I agree that you would not want to use only the class priors for prediction. However, I do not think it is clear that you would want to throw that information out. Also not sure that I agree with the statement that neural network has “no memory” of the prior class distribution. That is a strong claim to make about something as opaque as a neural net model.
They could have used all negative samples for testing (and even training if they would have done it better), yes. But once your test set is large enough, whatever that means, its not that relevant anymore. They are anyway "under sampling" by not recording data from all humans that are negative right now.
And no, it's not a strong claim to make. Of course the network learns the distribution of your training set. That's why you want it balanced. But during successive applications of inference the weights do not change, it has no state. So it cannot, for example, store that it just predicted 90% negative and now it would be time again for some positive prediction.

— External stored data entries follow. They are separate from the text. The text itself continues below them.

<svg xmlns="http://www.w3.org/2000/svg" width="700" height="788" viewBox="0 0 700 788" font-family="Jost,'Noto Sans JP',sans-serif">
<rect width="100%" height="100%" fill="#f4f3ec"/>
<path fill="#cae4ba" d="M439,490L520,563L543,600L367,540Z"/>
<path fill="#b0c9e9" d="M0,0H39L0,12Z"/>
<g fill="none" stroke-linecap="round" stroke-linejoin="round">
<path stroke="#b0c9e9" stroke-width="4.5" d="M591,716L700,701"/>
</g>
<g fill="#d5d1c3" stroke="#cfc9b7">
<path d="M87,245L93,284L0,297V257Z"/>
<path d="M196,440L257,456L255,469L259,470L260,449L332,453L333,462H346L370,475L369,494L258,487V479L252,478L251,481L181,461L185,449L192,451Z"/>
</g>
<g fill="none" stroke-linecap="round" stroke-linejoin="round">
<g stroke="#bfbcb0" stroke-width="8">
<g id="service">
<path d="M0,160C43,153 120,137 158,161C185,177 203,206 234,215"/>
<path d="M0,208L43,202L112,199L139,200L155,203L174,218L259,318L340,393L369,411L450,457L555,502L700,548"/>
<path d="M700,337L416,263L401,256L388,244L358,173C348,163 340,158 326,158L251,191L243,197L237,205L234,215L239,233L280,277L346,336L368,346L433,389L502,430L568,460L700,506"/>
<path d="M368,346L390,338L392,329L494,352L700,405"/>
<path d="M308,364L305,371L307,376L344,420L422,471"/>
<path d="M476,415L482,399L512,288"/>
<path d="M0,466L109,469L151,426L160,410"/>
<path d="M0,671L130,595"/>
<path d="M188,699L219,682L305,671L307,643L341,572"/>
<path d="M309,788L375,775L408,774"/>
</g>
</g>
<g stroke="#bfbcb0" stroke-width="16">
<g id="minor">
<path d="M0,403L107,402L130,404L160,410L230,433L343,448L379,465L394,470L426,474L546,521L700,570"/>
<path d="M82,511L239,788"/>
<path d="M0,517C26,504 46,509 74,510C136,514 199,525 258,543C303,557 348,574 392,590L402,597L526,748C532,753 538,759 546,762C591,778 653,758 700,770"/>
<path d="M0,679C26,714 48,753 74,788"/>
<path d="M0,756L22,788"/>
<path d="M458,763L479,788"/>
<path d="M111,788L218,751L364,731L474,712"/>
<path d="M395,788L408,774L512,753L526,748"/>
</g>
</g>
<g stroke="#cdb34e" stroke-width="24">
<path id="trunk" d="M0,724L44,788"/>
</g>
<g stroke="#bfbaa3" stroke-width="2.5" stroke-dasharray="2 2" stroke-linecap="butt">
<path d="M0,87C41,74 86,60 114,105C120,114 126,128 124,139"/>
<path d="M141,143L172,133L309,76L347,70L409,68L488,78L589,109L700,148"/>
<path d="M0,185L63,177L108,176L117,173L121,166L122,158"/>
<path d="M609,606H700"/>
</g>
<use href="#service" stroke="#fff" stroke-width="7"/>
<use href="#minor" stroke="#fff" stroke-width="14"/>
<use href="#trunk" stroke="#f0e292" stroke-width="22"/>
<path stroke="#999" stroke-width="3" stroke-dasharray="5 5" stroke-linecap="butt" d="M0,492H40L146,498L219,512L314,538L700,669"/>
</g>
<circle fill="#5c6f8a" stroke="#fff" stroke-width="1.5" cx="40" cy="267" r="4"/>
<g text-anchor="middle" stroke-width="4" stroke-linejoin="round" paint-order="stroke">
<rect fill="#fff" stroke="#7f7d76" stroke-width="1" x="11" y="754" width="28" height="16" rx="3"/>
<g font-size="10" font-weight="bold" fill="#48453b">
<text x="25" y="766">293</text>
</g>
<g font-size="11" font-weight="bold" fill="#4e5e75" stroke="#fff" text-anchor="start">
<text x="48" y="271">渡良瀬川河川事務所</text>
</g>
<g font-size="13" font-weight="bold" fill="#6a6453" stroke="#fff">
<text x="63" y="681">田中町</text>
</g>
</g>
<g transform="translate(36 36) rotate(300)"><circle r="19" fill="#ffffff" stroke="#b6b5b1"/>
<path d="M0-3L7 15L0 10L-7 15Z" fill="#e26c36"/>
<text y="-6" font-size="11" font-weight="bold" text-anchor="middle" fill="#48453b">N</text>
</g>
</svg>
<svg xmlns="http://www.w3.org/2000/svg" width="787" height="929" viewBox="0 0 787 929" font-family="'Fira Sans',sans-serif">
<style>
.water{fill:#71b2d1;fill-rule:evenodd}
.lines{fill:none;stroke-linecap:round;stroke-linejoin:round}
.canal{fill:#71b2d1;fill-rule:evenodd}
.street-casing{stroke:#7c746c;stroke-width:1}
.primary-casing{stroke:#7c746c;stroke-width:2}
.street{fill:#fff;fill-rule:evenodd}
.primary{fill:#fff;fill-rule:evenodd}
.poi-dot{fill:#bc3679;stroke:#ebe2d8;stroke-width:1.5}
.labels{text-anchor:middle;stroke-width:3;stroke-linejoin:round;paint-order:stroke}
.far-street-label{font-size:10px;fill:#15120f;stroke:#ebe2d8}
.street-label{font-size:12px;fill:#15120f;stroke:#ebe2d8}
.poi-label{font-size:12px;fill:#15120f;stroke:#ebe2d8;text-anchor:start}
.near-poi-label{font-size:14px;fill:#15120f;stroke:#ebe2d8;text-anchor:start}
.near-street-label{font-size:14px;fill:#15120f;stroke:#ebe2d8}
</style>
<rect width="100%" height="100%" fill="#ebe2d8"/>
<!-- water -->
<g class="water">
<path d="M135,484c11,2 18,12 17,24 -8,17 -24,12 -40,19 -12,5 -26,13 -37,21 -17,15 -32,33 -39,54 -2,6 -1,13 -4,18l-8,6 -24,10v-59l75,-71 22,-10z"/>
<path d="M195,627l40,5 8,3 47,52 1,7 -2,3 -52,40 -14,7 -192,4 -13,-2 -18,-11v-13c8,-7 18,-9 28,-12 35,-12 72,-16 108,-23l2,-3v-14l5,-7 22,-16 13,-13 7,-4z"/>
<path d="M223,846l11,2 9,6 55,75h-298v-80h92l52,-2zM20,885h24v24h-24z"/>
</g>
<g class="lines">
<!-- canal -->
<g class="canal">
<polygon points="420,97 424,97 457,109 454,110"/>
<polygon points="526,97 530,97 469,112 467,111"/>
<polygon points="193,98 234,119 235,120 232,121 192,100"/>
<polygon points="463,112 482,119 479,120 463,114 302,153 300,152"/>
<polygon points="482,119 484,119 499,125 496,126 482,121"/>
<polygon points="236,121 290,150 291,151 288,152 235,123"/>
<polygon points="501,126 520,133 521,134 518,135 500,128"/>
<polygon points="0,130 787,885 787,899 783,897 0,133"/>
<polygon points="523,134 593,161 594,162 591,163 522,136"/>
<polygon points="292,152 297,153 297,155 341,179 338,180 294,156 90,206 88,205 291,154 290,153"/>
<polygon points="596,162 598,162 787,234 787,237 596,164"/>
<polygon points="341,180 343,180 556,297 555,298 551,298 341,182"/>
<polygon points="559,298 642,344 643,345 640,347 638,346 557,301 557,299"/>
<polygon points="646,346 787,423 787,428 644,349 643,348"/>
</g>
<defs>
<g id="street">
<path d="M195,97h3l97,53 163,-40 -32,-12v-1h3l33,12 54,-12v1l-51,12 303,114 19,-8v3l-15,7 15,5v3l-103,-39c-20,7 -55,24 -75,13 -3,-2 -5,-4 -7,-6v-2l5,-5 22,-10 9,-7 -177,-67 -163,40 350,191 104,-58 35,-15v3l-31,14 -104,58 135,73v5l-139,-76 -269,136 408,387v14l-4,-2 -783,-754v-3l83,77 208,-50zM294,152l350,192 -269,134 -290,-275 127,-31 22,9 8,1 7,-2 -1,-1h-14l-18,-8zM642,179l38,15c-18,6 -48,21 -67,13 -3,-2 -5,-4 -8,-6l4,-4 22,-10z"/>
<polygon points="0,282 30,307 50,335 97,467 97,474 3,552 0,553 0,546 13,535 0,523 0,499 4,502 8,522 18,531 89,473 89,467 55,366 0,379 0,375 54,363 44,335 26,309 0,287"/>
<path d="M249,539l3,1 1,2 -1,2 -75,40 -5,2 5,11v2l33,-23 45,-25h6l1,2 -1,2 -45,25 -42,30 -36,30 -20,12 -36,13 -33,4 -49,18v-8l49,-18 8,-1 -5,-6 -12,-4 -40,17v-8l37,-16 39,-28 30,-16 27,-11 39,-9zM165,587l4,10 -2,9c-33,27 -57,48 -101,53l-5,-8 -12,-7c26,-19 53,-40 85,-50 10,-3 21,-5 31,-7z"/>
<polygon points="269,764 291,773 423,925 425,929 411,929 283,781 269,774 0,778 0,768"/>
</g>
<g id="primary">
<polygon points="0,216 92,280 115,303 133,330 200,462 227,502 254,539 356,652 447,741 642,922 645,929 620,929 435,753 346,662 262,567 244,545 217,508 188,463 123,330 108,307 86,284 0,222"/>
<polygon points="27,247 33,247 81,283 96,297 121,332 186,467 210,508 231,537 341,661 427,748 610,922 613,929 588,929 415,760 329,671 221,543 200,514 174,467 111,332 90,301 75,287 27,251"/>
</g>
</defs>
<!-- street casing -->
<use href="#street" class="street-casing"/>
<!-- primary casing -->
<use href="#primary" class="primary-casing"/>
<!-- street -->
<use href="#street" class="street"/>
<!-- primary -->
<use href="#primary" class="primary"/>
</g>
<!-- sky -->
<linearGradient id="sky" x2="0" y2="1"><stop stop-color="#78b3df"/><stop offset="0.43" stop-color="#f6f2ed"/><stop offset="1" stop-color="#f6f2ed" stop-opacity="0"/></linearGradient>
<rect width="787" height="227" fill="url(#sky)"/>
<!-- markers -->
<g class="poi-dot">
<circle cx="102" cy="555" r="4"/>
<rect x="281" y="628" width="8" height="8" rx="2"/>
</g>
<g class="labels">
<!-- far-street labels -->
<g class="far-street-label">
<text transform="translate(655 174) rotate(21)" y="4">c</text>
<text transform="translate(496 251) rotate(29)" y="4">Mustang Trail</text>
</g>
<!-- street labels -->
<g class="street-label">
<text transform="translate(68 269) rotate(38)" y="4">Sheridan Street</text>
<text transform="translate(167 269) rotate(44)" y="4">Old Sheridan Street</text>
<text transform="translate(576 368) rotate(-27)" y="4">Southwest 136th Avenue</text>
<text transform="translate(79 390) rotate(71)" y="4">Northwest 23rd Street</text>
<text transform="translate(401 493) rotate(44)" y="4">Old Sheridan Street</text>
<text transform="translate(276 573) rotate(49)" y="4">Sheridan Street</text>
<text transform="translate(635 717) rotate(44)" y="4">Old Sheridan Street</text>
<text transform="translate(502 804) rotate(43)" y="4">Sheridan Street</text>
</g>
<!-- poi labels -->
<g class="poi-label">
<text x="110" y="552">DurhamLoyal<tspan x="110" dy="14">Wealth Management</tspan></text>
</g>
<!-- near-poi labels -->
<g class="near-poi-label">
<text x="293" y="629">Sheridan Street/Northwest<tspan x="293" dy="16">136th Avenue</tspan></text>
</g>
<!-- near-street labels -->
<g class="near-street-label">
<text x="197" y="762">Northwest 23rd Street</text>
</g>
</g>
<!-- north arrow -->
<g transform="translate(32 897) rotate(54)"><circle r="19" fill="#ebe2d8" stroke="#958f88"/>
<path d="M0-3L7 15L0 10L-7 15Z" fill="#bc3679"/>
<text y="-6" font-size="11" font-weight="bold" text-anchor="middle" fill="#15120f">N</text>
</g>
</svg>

An easy problem to solve. Have the app keep the coughs until a test result is obtained then feed it into the model. Intermittently update the model used by the apps, done.
Easy in theory, but not in practice. For good reasons there are very strong privacy protections in place for medical records, and significant administrative barriers. And this is not even getting into the technical / infrastructure challenges.
Maybe feasible for a VC funded company with several million dollars and >20 FTEs. Less so for an academic lab with a few grad students and postdocs being paid with pocket lint.
I was thinking it could be self reported in-app. After using the app and saving coughs, if you get a test result you have the option of adding it with the test date.
1. They trained and tested on a balanced dataset, which is very unlike the data distribution this algorithm would see “in the wild”. Under real world prescreening conditions the data would likely be extremely unbalanced toward the negative class, and also be subject to drift over time.
2. They seem to have identified positive subjects through a questionnaire not via clinical chemistry diagnostics; so (a) it is unclear whether their training labels are correct, and (b) they may have completely missed the asymptomatic population.
3. As mentioned in another comment ca. 5000 patients and 250K samples is not a lot considering the size and diversity of the population(s) where this would be deployed.
Disclaimer: I gave the article the brief high level scan treatment so I could be wrong about any or all of these. Please correct me if I am mistaken.